>>
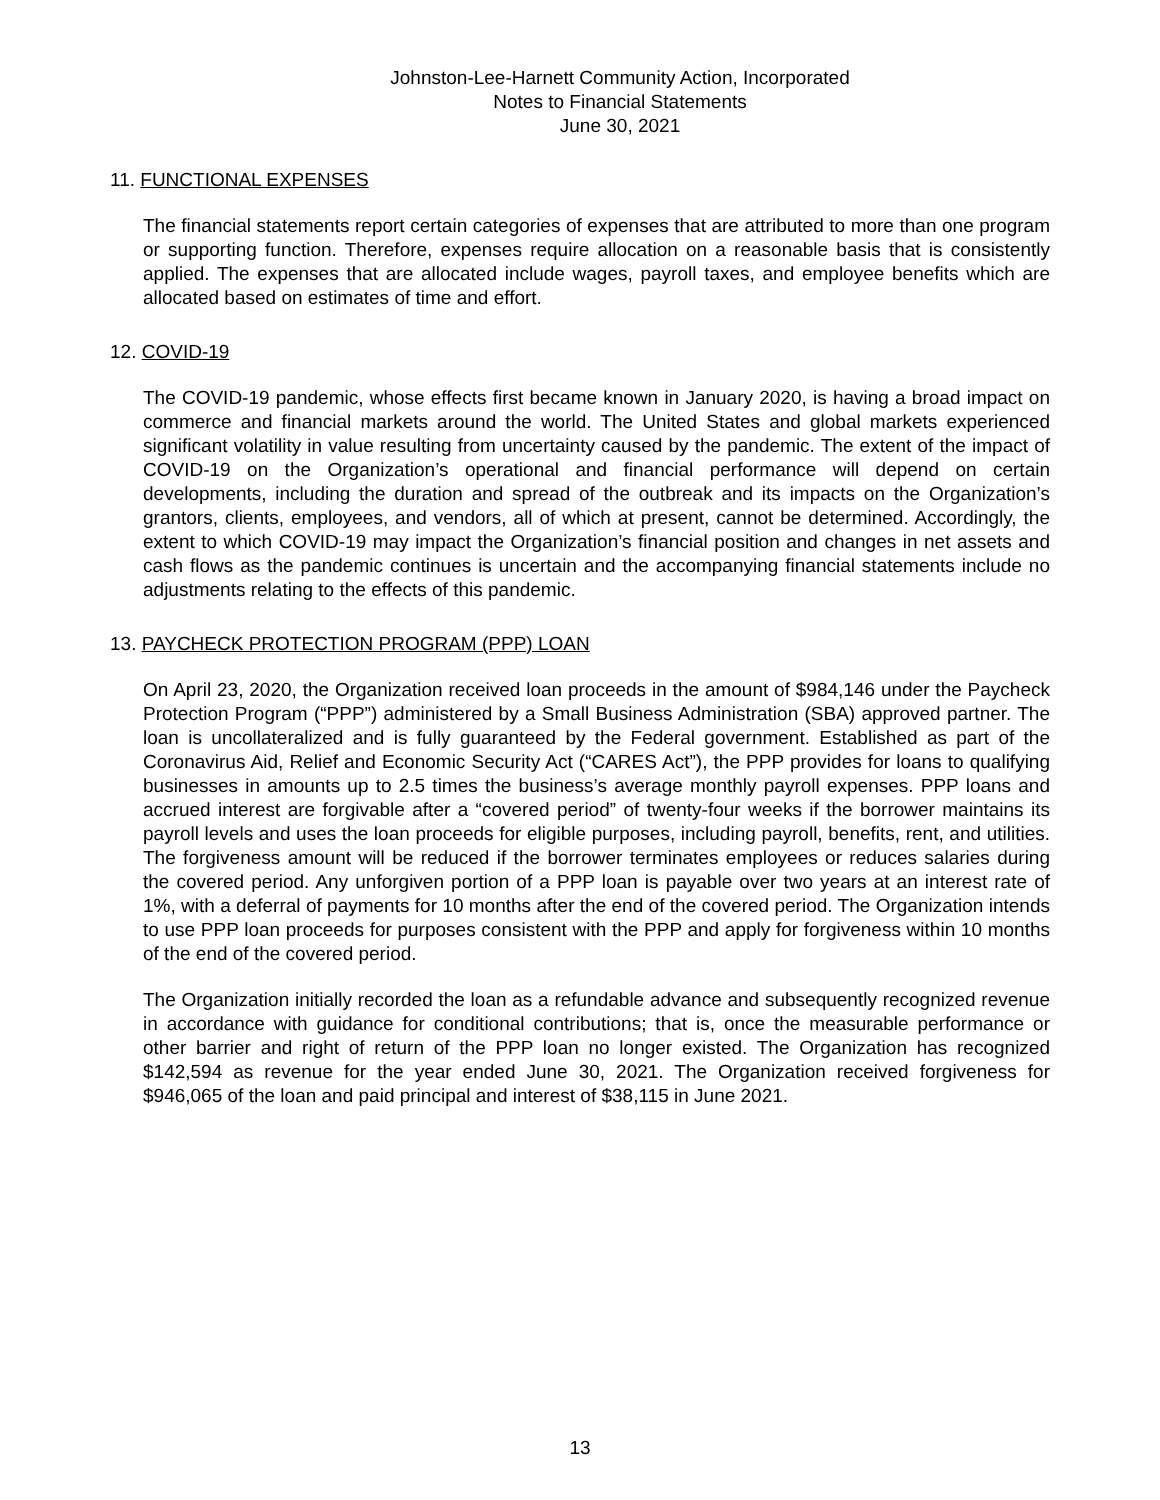Johnston-Lee-Harnett Community Action, Incorporated
Notes to Financial Statements
June 30, 2021
11. FUNCTIONAL EXPENSES
The financial statements report certain categories of expenses that are attributed to more than one program or supporting function. Therefore, expenses require allocation on a reasonable basis that is consistently applied. The expenses that are allocated include wages, payroll taxes, and employee benefits which are allocated based on estimates of time and effort.
12. COVID-19
The COVID-19 pandemic, whose effects first became known in January 2020, is having a broad impact on commerce and financial markets around the world. The United States and global markets experienced significant volatility in value resulting from uncertainty caused by the pandemic. The extent of the impact of COVID-19 on the Organization’s operational and financial performance will depend on certain developments, including the duration and spread of the outbreak and its impacts on the Organization’s grantors, clients, employees, and vendors, all of which at present, cannot be determined. Accordingly, the extent to which COVID-19 may impact the Organization’s financial position and changes in net assets and cash flows as the pandemic continues is uncertain and the accompanying financial statements include no adjustments relating to the effects of this pandemic.
13. PAYCHECK PROTECTION PROGRAM (PPP) LOAN
On April 23, 2020, the Organization received loan proceeds in the amount of $984,146 under the Paycheck Protection Program (“PPP”) administered by a Small Business Administration (SBA) approved partner. The loan is uncollateralized and is fully guaranteed by the Federal government. Established as part of the Coronavirus Aid, Relief and Economic Security Act (“CARES Act”), the PPP provides for loans to qualifying businesses in amounts up to 2.5 times the business’s average monthly payroll expenses. PPP loans and accrued interest are forgivable after a “covered period” of twenty-four weeks if the borrower maintains its payroll levels and uses the loan proceeds for eligible purposes, including payroll, benefits, rent, and utilities. The forgiveness amount will be reduced if the borrower terminates employees or reduces salaries during the covered period. Any unforgiven portion of a PPP loan is payable over two years at an interest rate of 1%, with a deferral of payments for 10 months after the end of the covered period. The Organization intends to use PPP loan proceeds for purposes consistent with the PPP and apply for forgiveness within 10 months of the end of the covered period.
The Organization initially recorded the loan as a refundable advance and subsequently recognized revenue in accordance with guidance for conditional contributions; that is, once the measurable performance or other barrier and right of return of the PPP loan no longer existed. The Organization has recognized $142,594 as revenue for the year ended June 30, 2021. The Organization received forgiveness for $946,065 of the loan and paid principal and interest of $38,115 in June 2021.
13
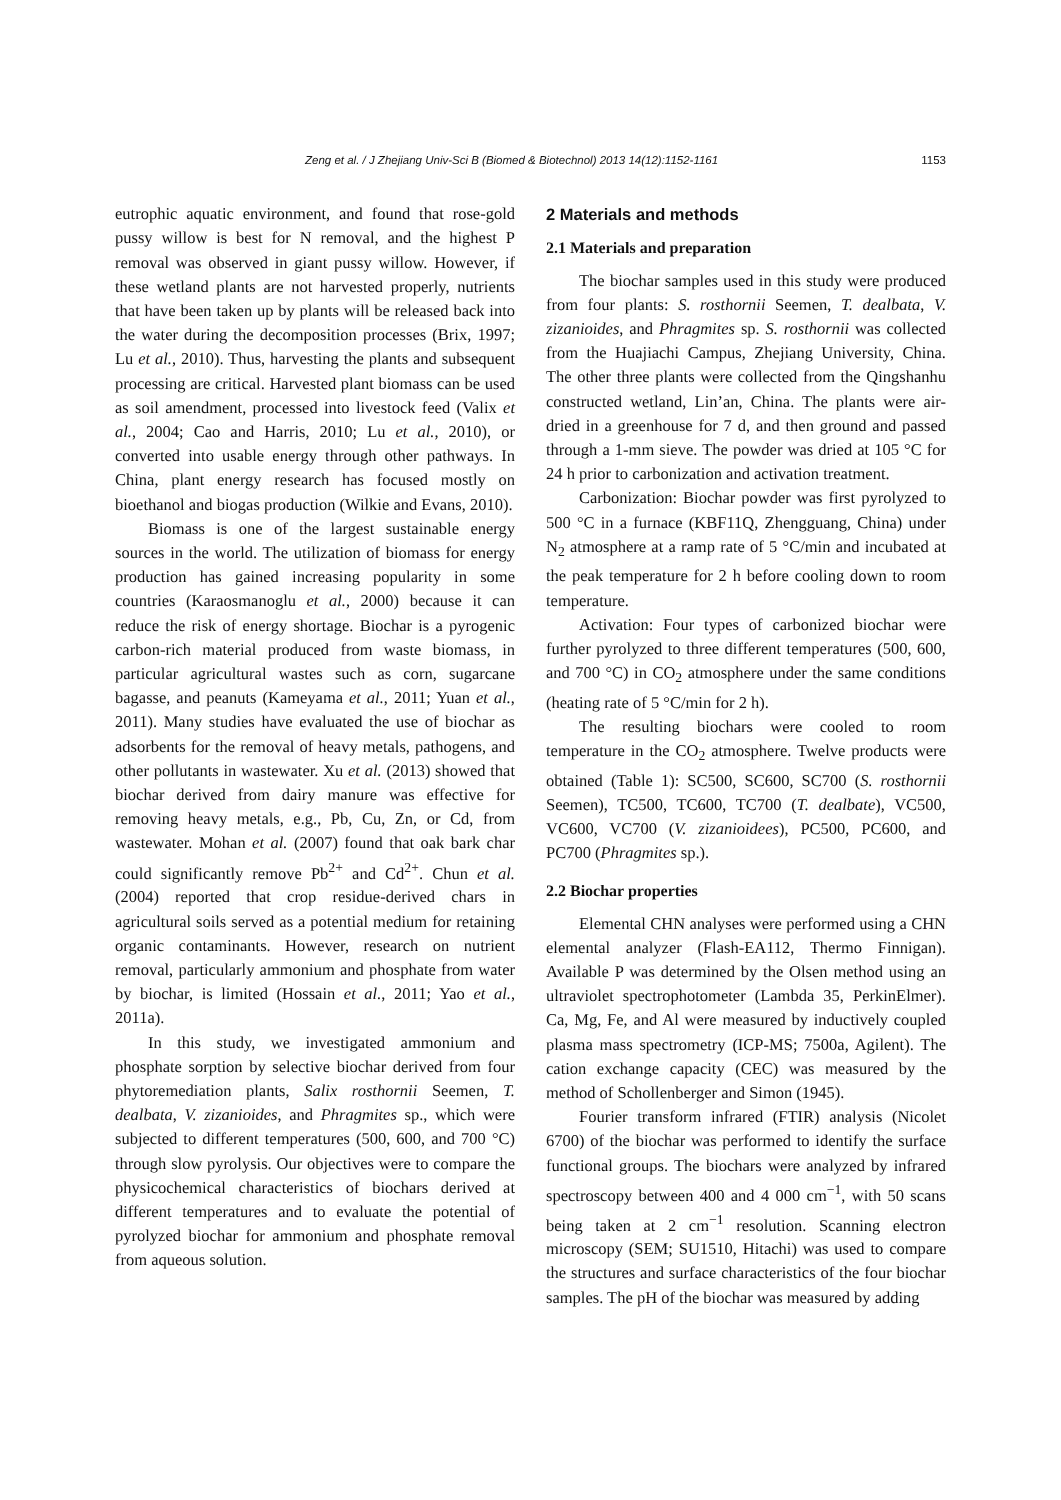Zeng et al. / J Zhejiang Univ-Sci B (Biomed & Biotechnol) 2013 14(12):1152-1161 1153
eutrophic aquatic environment, and found that rose-gold pussy willow is best for N removal, and the highest P removal was observed in giant pussy willow. However, if these wetland plants are not harvested properly, nutrients that have been taken up by plants will be released back into the water during the decomposition processes (Brix, 1997; Lu et al., 2010). Thus, harvesting the plants and subsequent processing are critical. Harvested plant biomass can be used as soil amendment, processed into livestock feed (Valix et al., 2004; Cao and Harris, 2010; Lu et al., 2010), or converted into usable energy through other pathways. In China, plant energy research has focused mostly on bioethanol and biogas production (Wilkie and Evans, 2010).
Biomass is one of the largest sustainable energy sources in the world. The utilization of biomass for energy production has gained increasing popularity in some countries (Karaosmanoglu et al., 2000) because it can reduce the risk of energy shortage. Biochar is a pyrogenic carbon-rich material produced from waste biomass, in particular agricultural wastes such as corn, sugarcane bagasse, and peanuts (Kameyama et al., 2011; Yuan et al., 2011). Many studies have evaluated the use of biochar as adsorbents for the removal of heavy metals, pathogens, and other pollutants in wastewater. Xu et al. (2013) showed that biochar derived from dairy manure was effective for removing heavy metals, e.g., Pb, Cu, Zn, or Cd, from wastewater. Mohan et al. (2007) found that oak bark char could significantly remove Pb<sup>2+</sup> and Cd<sup>2+</sup>. Chun et al. (2004) reported that crop residue-derived chars in agricultural soils served as a potential medium for retaining organic contaminants. However, research on nutrient removal, particularly ammonium and phosphate from water by biochar, is limited (Hossain et al., 2011; Yao et al., 2011a).
In this study, we investigated ammonium and phosphate sorption by selective biochar derived from four phytoremediation plants, Salix rosthornii Seemen, T. dealbata, V. zizanioides, and Phragmites sp., which were subjected to different temperatures (500, 600, and 700 °C) through slow pyrolysis. Our objectives were to compare the physicochemical characteristics of biochars derived at different temperatures and to evaluate the potential of pyrolyzed biochar for ammonium and phosphate removal from aqueous solution.
2 Materials and methods
2.1 Materials and preparation
The biochar samples used in this study were produced from four plants: S. rosthornii Seemen, T. dealbata, V. zizanioides, and Phragmites sp. S. rosthornii was collected from the Huajiachi Campus, Zhejiang University, China. The other three plants were collected from the Qingshanhu constructed wetland, Lin’an, China. The plants were air-dried in a greenhouse for 7 d, and then ground and passed through a 1-mm sieve. The powder was dried at 105 °C for 24 h prior to carbonization and activation treatment.
Carbonization: Biochar powder was first pyrolyzed to 500 °C in a furnace (KBF11Q, Zhengguang, China) under N<sub>2</sub> atmosphere at a ramp rate of 5 °C/min and incubated at the peak temperature for 2 h before cooling down to room temperature.
Activation: Four types of carbonized biochar were further pyrolyzed to three different temperatures (500, 600, and 700 °C) in CO<sub>2</sub> atmosphere under the same conditions (heating rate of 5 °C/min for 2 h).
The resulting biochars were cooled to room temperature in the CO<sub>2</sub> atmosphere. Twelve products were obtained (Table 1): SC500, SC600, SC700 (S. rosthornii Seemen), TC500, TC600, TC700 (T. dealbate), VC500, VC600, VC700 (V. zizanioidees), PC500, PC600, and PC700 (Phragmites sp.).
2.2 Biochar properties
Elemental CHN analyses were performed using a CHN elemental analyzer (Flash-EA112, Thermo Finnigan). Available P was determined by the Olsen method using an ultraviolet spectrophotometer (Lambda 35, PerkinElmer). Ca, Mg, Fe, and Al were measured by inductively coupled plasma mass spectrometry (ICP-MS; 7500a, Agilent). The cation exchange capacity (CEC) was measured by the method of Schollenberger and Simon (1945).
Fourier transform infrared (FTIR) analysis (Nicolet 6700) of the biochar was performed to identify the surface functional groups. The biochars were analyzed by infrared spectroscopy between 400 and 4 000 cm<sup>−1</sup>, with 50 scans being taken at 2 cm<sup>−1</sup> resolution. Scanning electron microscopy (SEM; SU1510, Hitachi) was used to compare the structures and surface characteristics of the four biochar samples. The pH of the biochar was measured by adding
<<
§ Work request
Images should not appear in the copy; retype the listing above exactly.

§ Task output
Johnston-Lee-Harnett Community Action, Incorporated
Notes to Financial Statements
June 30, 2021
11. FUNCTIONAL EXPENSES
The financial statements report certain categories of expenses that are attributed to more than one program or supporting function. Therefore, expenses require allocation on a reasonable basis that is consistently applied. The expenses that are allocated include wages, payroll taxes, and employee benefits which are allocated based on estimates of time and effort.
12. COVID-19
The COVID-19 pandemic, whose effects first became known in January 2020, is having a broad impact on commerce and financial markets around the world. The United States and global markets experienced significant volatility in value resulting from uncertainty caused by the pandemic. The extent of the impact of COVID-19 on the Organization’s operational and financial performance will depend on certain developments, including the duration and spread of the outbreak and its impacts on the Organization’s grantors, clients, employees, and vendors, all of which at present, cannot be determined. Accordingly, the extent to which COVID-19 may impact the Organization’s financial position and changes in net assets and cash flows as the pandemic continues is uncertain and the accompanying financial statements include no adjustments relating to the effects of this pandemic.
13. PAYCHECK PROTECTION PROGRAM (PPP) LOAN
On April 23, 2020, the Organization received loan proceeds in the amount of $984,146 under the Paycheck Protection Program (“PPP”) administered by a Small Business Administration (SBA) approved partner. The loan is uncollateralized and is fully guaranteed by the Federal government. Established as part of the Coronavirus Aid, Relief and Economic Security Act (“CARES Act”), the PPP provides for loans to qualifying businesses in amounts up to 2.5 times the business’s average monthly payroll expenses. PPP loans and accrued interest are forgivable after a “covered period” of twenty-four weeks if the borrower maintains its payroll levels and uses the loan proceeds for eligible purposes, including payroll, benefits, rent, and utilities. The forgiveness amount will be reduced if the borrower terminates employees or reduces salaries during the covered period. Any unforgiven portion of a PPP loan is payable over two years at an interest rate of 1%, with a deferral of payments for 10 months after the end of the covered period. The Organization intends to use PPP loan proceeds for purposes consistent with the PPP and apply for forgiveness within 10 months of the end of the covered period.
The Organization initially recorded the loan as a refundable advance and subsequently recognized revenue in accordance with guidance for conditional contributions; that is, once the measurable performance or other barrier and right of return of the PPP loan no longer existed. The Organization has recognized $142,594 as revenue for the year ended June 30, 2021. The Organization received forgiveness for $946,065 of the loan and paid principal and interest of $38,115 in June 2021.
13
Zeng et al. / J Zhejiang Univ-Sci B (Biomed & Biotechnol) 2013 14(12):1152-1161 1153
eutrophic aquatic environment, and found that rose-gold pussy willow is best for N removal, and the highest P removal was observed in giant pussy willow. However, if these wetland plants are not harvested properly, nutrients that have been taken up by plants will be released back into the water during the decomposition processes (Brix, 1997; Lu et al., 2010). Thus, harvesting the plants and subsequent processing are critical. Harvested plant biomass can be used as soil amendment, processed into livestock feed (Valix et al., 2004; Cao and Harris, 2010; Lu et al., 2010), or converted into usable energy through other pathways. In China, plant energy research has focused mostly on bioethanol and biogas production (Wilkie and Evans, 2010).
Biomass is one of the largest sustainable energy sources in the world. The utilization of biomass for energy production has gained increasing popularity in some countries (Karaosmanoglu et al., 2000) because it can reduce the risk of energy shortage. Biochar is a pyrogenic carbon-rich material produced from waste biomass, in particular agricultural wastes such as corn, sugarcane bagasse, and peanuts (Kameyama et al., 2011; Yuan et al., 2011). Many studies have evaluated the use of biochar as adsorbents for the removal of heavy metals, pathogens, and other pollutants in wastewater. Xu et al. (2013) showed that biochar derived from dairy manure was effective for removing heavy metals, e.g., Pb, Cu, Zn, or Cd, from wastewater. Mohan et al. (2007) found that oak bark char could significantly remove Pb<sup>2+</sup> and Cd<sup>2+</sup>. Chun et al. (2004) reported that crop residue-derived chars in agricultural soils served as a potential medium for retaining organic contaminants. However, research on nutrient removal, particularly ammonium and phosphate from water by biochar, is limited (Hossain et al., 2011; Yao et al., 2011a).
In this study, we investigated ammonium and phosphate sorption by selective biochar derived from four phytoremediation plants, Salix rosthornii Seemen, T. dealbata, V. zizanioides, and Phragmites sp., which were subjected to different temperatures (500, 600, and 700 °C) through slow pyrolysis. Our objectives were to compare the physicochemical characteristics of biochars derived at different temperatures and to evaluate the potential of pyrolyzed biochar for ammonium and phosphate removal from aqueous solution.
2 Materials and methods
2.1 Materials and preparation
The biochar samples used in this study were produced from four plants: S. rosthornii Seemen, T. dealbata, V. zizanioides, and Phragmites sp. S. rosthornii was collected from the Huajiachi Campus, Zhejiang University, China. The other three plants were collected from the Qingshanhu constructed wetland, Lin’an, China. The plants were air-dried in a greenhouse for 7 d, and then ground and passed through a 1-mm sieve. The powder was dried at 105 °C for 24 h prior to carbonization and activation treatment.
Carbonization: Biochar powder was first pyrolyzed to 500 °C in a furnace (KBF11Q, Zhengguang, China) under N<sub>2</sub> atmosphere at a ramp rate of 5 °C/min and incubated at the peak temperature for 2 h before cooling down to room temperature.
Activation: Four types of carbonized biochar were further pyrolyzed to three different temperatures (500, 600, and 700 °C) in CO<sub>2</sub> atmosphere under the same conditions (heating rate of 5 °C/min for 2 h).
The resulting biochars were cooled to room temperature in the CO<sub>2</sub> atmosphere. Twelve products were obtained (Table 1): SC500, SC600, SC700 (S. rosthornii Seemen), TC500, TC600, TC700 (T. dealbate), VC500, VC600, VC700 (V. zizanioidees), PC500, PC600, and PC700 (Phragmites sp.).
2.2 Biochar properties
Elemental CHN analyses were performed using a CHN elemental analyzer (Flash-EA112, Thermo Finnigan). Available P was determined by the Olsen method using an ultraviolet spectrophotometer (Lambda 35, PerkinElmer). Ca, Mg, Fe, and Al were measured by inductively coupled plasma mass spectrometry (ICP-MS; 7500a, Agilent). The cation exchange capacity (CEC) was measured by the method of Schollenberger and Simon (1945).
Fourier transform infrared (FTIR) analysis (Nicolet 6700) of the biochar was performed to identify the surface functional groups. The biochars were analyzed by infrared spectroscopy between 400 and 4 000 cm<sup>−1</sup>, with 50 scans being taken at 2 cm<sup>−1</sup> resolution. Scanning electron microscopy (SEM; SU1510, Hitachi) was used to compare the structures and surface characteristics of the four biochar samples. The pH of the biochar was measured by adding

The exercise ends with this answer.